Aim of the exercise
Two lines in the listing below mark the span: one contains "nose: (139, 94)" and one contains "right back paw: (190, 1389)". Reproduce both of them and everything between, exactly.

Data extract
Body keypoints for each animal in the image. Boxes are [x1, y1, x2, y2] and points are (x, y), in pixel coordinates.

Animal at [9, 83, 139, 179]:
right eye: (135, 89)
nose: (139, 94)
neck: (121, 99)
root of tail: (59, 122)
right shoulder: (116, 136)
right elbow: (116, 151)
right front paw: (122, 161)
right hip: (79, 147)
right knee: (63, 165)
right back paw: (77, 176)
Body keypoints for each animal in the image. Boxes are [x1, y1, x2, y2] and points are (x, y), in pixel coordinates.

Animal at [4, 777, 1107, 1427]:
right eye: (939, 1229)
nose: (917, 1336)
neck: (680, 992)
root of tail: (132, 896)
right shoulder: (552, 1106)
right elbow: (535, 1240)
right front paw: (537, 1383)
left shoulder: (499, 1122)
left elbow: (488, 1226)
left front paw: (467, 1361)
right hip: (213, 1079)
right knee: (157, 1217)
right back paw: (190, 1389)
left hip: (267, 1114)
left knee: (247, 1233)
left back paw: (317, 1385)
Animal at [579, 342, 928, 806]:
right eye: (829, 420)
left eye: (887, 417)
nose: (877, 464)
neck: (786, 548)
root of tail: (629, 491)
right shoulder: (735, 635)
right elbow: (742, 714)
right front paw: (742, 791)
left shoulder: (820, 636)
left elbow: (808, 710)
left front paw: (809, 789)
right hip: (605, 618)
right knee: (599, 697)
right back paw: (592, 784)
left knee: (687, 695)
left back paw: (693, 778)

Answer to this problem
nose: (139, 94)
neck: (121, 99)
root of tail: (59, 122)
right shoulder: (116, 136)
right elbow: (116, 151)
right front paw: (122, 161)
right hip: (79, 147)
right knee: (63, 165)
right back paw: (77, 176)
Body keypoints for each animal in the image. Boxes are [x1, y1, x2, y2] and points are (x, y), in pixel coordinates.

Animal at [4, 777, 1107, 1427]:
right eye: (939, 1229)
nose: (917, 1336)
neck: (680, 992)
root of tail: (132, 896)
right shoulder: (552, 1106)
right elbow: (535, 1240)
right front paw: (537, 1383)
left shoulder: (499, 1122)
left elbow: (488, 1226)
left front paw: (467, 1361)
right hip: (213, 1079)
right knee: (157, 1217)
right back paw: (190, 1389)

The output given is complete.